Whenever Mamed felt well enough, he worked on his posthumous letter to Ali. As soon as his wife was away and his father was asleep, he wrote. This letter was immensely important to him. Even his illness was eclipsed while he wrote to his friend. When he was writing, he felt better. His ideas were clear. Two doctor friends came to see him from time to time, and told funny stories to cheer him up. They left as soon as they saw that he was tired. They were the jokers among his old gang at medical school. They loved risque stories, and they never ran out of steamy gossip. I no longer felt like telling jokes. I was at Mamed's disposal. I spent hours with him. I didn't ask him anything; I read crime fiction. I kept thinking about this friendship that was ending in drama, and I realized that I had never had a close friend.

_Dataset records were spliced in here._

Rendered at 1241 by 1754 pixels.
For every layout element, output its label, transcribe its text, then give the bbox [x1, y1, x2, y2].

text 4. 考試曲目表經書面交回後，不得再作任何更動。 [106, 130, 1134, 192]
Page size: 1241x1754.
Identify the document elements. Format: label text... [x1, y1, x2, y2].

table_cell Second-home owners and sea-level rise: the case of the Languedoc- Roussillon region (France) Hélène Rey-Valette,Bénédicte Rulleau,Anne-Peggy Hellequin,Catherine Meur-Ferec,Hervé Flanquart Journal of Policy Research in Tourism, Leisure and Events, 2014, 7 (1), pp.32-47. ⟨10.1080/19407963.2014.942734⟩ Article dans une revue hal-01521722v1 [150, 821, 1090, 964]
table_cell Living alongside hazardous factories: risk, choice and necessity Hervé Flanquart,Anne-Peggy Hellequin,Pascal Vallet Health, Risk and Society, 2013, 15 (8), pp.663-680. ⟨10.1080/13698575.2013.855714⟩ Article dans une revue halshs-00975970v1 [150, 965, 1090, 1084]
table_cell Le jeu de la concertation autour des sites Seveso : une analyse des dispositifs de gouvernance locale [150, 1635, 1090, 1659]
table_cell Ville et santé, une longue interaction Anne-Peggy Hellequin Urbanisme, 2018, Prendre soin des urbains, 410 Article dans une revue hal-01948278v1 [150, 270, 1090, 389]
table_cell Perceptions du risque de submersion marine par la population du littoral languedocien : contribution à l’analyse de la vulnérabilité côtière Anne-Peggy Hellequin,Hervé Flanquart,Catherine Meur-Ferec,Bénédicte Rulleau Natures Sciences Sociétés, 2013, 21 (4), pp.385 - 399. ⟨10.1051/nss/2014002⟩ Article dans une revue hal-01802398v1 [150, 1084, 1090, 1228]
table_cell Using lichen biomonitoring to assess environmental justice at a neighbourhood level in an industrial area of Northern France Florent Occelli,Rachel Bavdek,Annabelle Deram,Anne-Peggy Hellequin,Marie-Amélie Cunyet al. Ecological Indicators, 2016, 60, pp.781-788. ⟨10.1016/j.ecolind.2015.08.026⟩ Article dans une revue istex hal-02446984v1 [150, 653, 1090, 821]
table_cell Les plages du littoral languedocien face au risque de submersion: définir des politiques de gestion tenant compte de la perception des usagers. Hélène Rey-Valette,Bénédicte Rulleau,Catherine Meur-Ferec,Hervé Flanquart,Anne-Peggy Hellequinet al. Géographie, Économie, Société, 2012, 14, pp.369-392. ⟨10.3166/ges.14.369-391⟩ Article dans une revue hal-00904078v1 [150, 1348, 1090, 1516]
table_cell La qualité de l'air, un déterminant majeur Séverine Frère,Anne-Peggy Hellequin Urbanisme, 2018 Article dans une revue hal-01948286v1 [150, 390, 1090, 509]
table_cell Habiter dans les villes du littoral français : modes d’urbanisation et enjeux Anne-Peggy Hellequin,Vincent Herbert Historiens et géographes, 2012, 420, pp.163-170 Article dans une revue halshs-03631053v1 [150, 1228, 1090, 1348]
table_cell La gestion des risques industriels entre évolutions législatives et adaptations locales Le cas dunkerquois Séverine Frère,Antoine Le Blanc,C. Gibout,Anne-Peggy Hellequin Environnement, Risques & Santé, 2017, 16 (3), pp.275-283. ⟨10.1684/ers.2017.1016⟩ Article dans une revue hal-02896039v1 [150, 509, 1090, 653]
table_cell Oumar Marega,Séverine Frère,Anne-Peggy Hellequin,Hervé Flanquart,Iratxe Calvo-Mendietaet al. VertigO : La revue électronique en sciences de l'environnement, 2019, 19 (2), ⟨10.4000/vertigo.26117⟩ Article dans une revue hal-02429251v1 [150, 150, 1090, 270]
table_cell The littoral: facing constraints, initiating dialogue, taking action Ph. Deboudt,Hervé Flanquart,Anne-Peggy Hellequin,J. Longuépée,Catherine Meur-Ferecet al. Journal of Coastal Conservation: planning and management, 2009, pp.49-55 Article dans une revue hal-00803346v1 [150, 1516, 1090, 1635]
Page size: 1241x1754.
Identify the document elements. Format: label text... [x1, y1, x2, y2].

One morning, Mamed asked Ghita to bring the children to see him. Ghita called me. It was a Monday in winter, and the sun was shining.

Mamed wanted to speak to the children. Yanis and Adil were conscious of the gravity of the occasion. They held each other's hands, not allowing themselves to cry. "Come here, so I can kiss you both. Stick together no matter what. Take care of each other. Life is beautiful, life awaits you. Be confident, and generous. Do not humiliate or bring shame on anyone. Stick up for yourselves. Go now. Be happy!"

Ghita cried. Mamed put his hands on her eyes. Night entered his room, never to leave it.

Mamed was buried in the cemetery of the Mujahideen, the freedom fighters. It was a simple grave, under a tree. Ali was among the crowd of mourners, one man among many others. His sorrow was immense. He felt alone. I decided not to disturb him.

IV

The Letter

Ali,

I have been carrying this letter within me for years. I have read it and reread it, without actually writing it. From the day when I first grasped the seriousness of my illness, I wanted to spare you. You will find my attitude strange, and probably unfair. It took us more than thirty years to construct our friendship, and I did not want sickness, suffering, and unhappiness to destroy it. You see, I'm your friend, and I did for you what I would have liked you to do for me, had a fatal illness had the temerity to attack you.